We used to keep a list of Linux friendly embedded board makers. When this page was created in the mid 2000s, this page was easy to maintain. Though more and more products were created with Linux, it was still difficult to find good hardware platforms that were supported by Linux.
So, to help community members and system makers selecting hardware for their embedded Linux projects, we compiled a first selection of board makers that were meeting the below criteria:
- Offering attractive and competitive products
- At least one product supported Free Software operating systems (such as Linux, eCos and NetBSD.
- At least one product meeting the above requirements, with a public price (without having to register), and still available on the market.
- Specifications and documentation directly available on the website (no registration required). Engineers like to study their options on their own without having to share their contact details with salespeople who would then chase them through their entire life, trying to sell inappropriate products to them.
- Website with an English version.
In the beginning, this was enough to reduce the list to 10-20 entries. However, as Linux continued to increase in popularity, and as hardware platform makers started to understand the value of transparent pricing and technical documentation, the criteria were no longer sufficient to keep the list manageable.
Therefore, we added another prerequisite: at least one product supported (at least partially) in the official version of the corresponding Free Software operating system kernel. This was a rather strong requirement at first, but only such products bring a guarantee for long term community support, making it much easier to develop and maintain embedded systems.
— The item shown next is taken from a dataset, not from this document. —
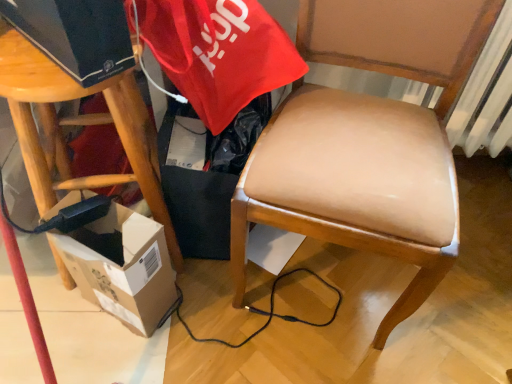
The width and height of the screenshot is (512, 384). Find the location of `vacant area situated below cardboard box at lower left (from a real-world perspective)`. vacant area situated below cardboard box at lower left (from a real-world perspective) is located at coordinates (125, 326).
Compare this with hardware supporting only a very old and heavily patched Linux kernel, for example, which software can only be maintained by its original developers. This also reveals the ability of the hardware vendor to work with the community and share technical information with its users and developers.
Then, with the development of low-cost community boards, and chip manufacturers efforts to support their hardware in the mainline Linux kernel, the list again became difficult to maintain.
The next prerequisite we could add is the availability as Open-source hardware, allowing customers to modify the hardware according to their needs. Of course, hardware files should be available without registration.
However, rather than keeping our own list, the best is to contribute to Wikipedia, which has a dedicated page on Open-Source computing hardware. At least, all the boards we could find are listed there, after adding a few.
Don’t hesitate to post comments to this page to share information about hardware which could be worth adding to this Wikipedia page!
Anyway, the good news is that Linux and Open-Source friendly hardware is now easier and easier to find than it was about 10 years back. Just have a preference for hardware that is supported in the mainline Linux kernel sources, or at least from a maker with earlier products which are already supported. A
git grep -i command in the sources will help.